# Text
____
The capital raising sits within Vulcan’s broader €2.2 billion, or roughly A$3.9 billion, Phase One financing package for its Lionheart Project in Germany, which is set to become Europe’s first fully integrated zero carbon lithium and renewable energy development. The A$4 offer price comes at a steep 35 percent discount to the pre announcement market price. It is highly dilutive in the near term, but it has been structured this way to maximise participation, secure long term funding certainty, and attract new strategic institutions that want exposure to European battery materials.

At full scale, Lionheart is designed to produce 24,000 tonnes per annum of lithium hydroxide monohydrate. That is the equivalent of supplying about 500k electric vehicle batteries each year. Alongside lithium production, the project will generate an estimated 275 gigawatt hours of renewable electricity and 560 gigawatt hours of renewable heat annually for surrounding communities. With a planned mine life of thirty years, it positions Vulcan as the leading lithium developer in Europe with sovereign and institutional backing.
____
# Records for this exercise

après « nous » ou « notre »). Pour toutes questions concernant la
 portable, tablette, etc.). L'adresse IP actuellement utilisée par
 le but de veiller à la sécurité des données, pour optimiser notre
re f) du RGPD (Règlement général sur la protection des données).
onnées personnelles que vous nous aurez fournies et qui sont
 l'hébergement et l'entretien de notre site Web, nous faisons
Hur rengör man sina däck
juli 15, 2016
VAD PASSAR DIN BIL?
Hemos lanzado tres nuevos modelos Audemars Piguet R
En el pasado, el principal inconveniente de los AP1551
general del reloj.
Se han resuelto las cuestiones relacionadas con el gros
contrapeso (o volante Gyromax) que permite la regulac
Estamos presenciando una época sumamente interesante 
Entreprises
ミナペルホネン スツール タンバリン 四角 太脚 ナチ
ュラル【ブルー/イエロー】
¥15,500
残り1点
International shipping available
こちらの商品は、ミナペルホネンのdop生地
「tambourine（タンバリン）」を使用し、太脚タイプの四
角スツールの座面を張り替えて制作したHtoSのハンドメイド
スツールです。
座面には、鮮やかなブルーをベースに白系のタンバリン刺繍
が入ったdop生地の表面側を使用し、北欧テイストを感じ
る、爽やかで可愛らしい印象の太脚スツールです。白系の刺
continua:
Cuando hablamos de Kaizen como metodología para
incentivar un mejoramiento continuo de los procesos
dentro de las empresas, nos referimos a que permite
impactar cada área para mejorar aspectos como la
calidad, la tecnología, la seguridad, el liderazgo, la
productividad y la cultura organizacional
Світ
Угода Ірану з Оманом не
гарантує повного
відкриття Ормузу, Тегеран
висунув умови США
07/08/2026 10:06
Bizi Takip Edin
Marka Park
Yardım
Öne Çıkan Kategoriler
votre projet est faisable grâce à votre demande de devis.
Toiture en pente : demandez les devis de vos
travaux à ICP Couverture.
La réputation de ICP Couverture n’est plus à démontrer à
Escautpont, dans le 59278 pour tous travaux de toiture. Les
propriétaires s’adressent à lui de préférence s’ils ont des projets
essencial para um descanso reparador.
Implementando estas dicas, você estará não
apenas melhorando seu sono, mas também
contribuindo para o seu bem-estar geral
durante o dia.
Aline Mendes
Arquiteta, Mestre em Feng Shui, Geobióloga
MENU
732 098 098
____
# What to do
A: How many lines of the records contain the string "Couverture"? Treat case as significant and reply with the number alone.
B: Please write the next part of the passage on Vulcan's Lionheart lithium project, starting after its final sentence.
The records bear no relation to the text.

# Answers for each item
A: 2

B:
What can investors expect to come for VUL

The discount also aims to draw in new institutional investors, including potential strategic partners in Europe, while recognising that the company is still in a high risk project execution phase. When trading resumes, the share price would usually drift toward the theoretical ex rights price of A$5.06 as the discounted issuance is absorbed into the capital structure.

It is also common for sentiment driven selling to push the share price even closer to the offer price of A$4. This typically reflects short term supply overhang from the large volume of new shares entering the market and profit taking from institutions that secured discounted allocations. For investors, this period often brings volatility but also sets a clearer base from which the project can be funded and advanced.